- Goal: Reproduce every line of the material below verbatim, leaving out the pictures.

- Task material:

##############################

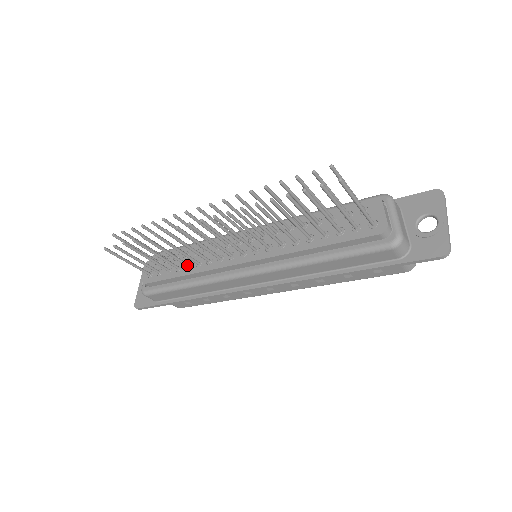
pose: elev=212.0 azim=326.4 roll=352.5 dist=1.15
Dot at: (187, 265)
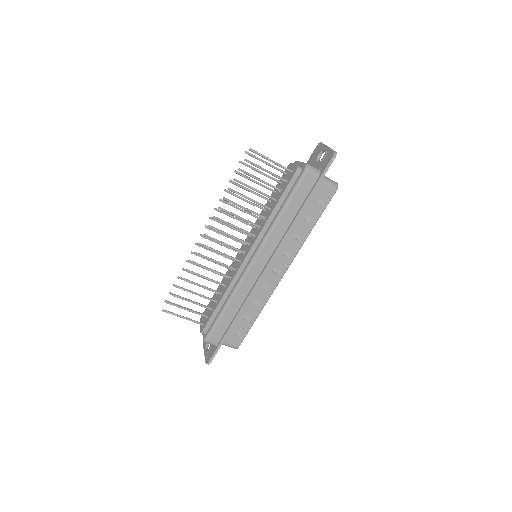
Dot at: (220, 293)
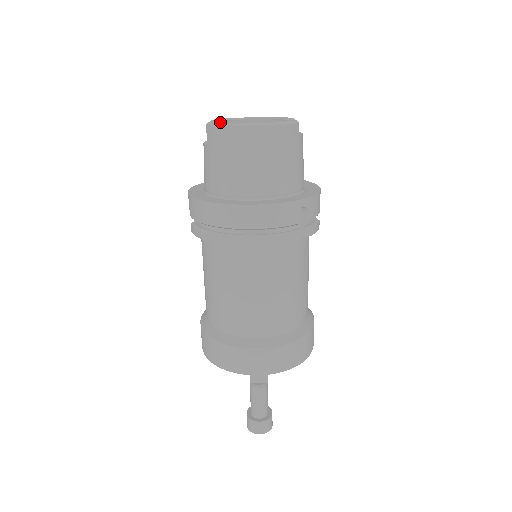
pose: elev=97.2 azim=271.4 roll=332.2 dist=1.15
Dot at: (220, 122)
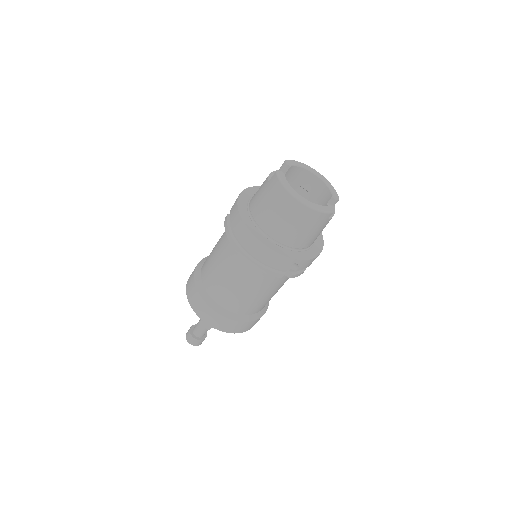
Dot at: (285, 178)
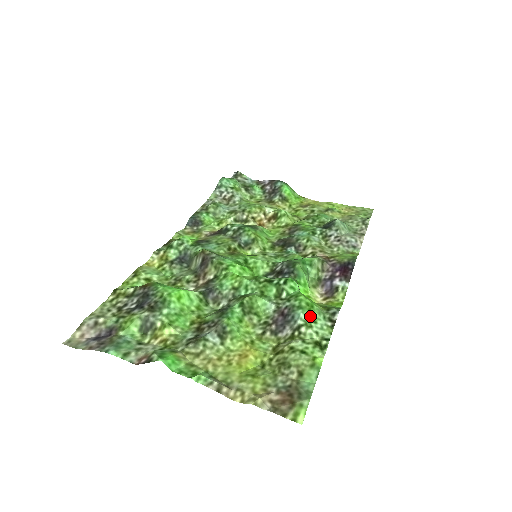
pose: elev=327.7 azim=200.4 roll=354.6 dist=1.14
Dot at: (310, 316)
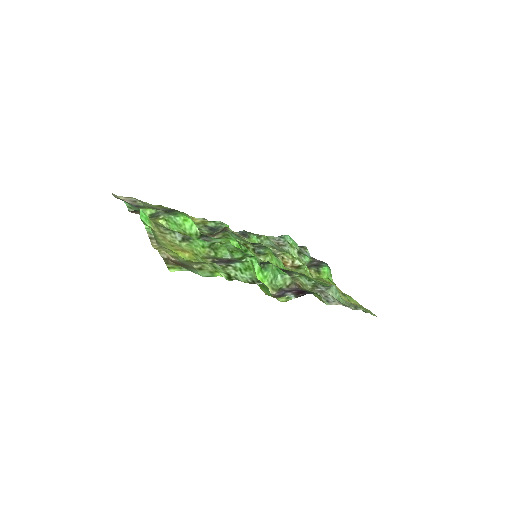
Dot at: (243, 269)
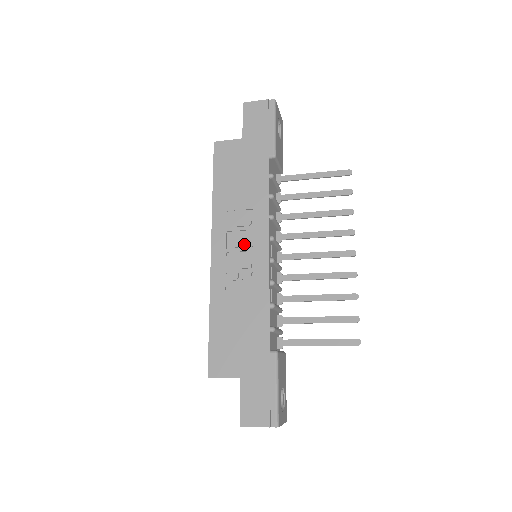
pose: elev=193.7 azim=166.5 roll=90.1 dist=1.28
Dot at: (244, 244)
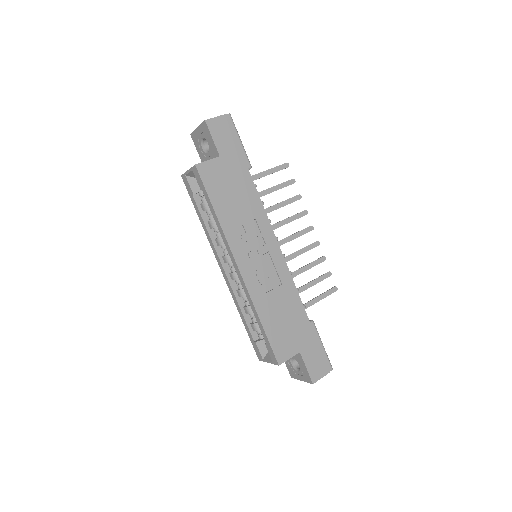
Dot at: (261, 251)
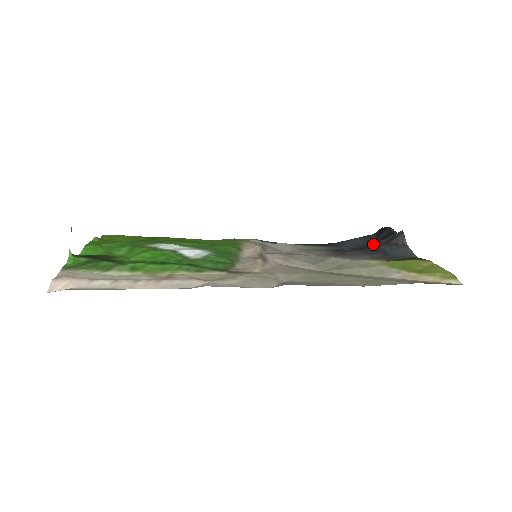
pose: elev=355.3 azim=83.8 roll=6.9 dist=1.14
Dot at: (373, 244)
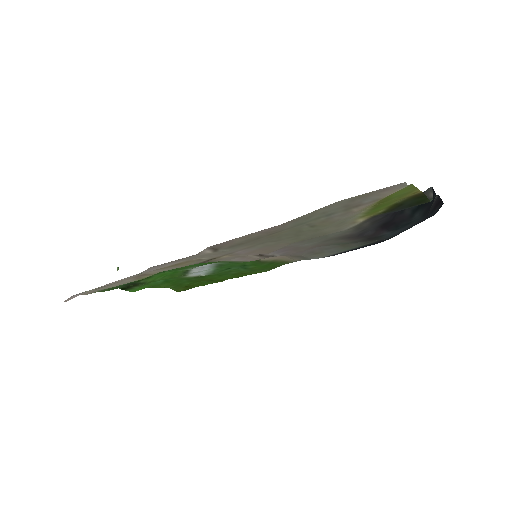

##############################

- Solved problem:
pose: elev=212.0 azim=326.4 roll=352.5 dist=1.15
Dot at: (187, 265)
Dot at: (220, 293)
pose: elev=97.2 azim=271.4 roll=332.2 dist=1.15
Dot at: (220, 122)
Dot at: (285, 178)
pose: elev=327.7 azim=200.4 roll=354.6 dist=1.14
Dot at: (310, 316)
Dot at: (243, 269)
pose: elev=193.7 azim=166.5 roll=90.1 dist=1.28
Dot at: (244, 244)
Dot at: (261, 251)
pose: elev=355.3 azim=83.8 roll=6.9 dist=1.14
Dot at: (373, 244)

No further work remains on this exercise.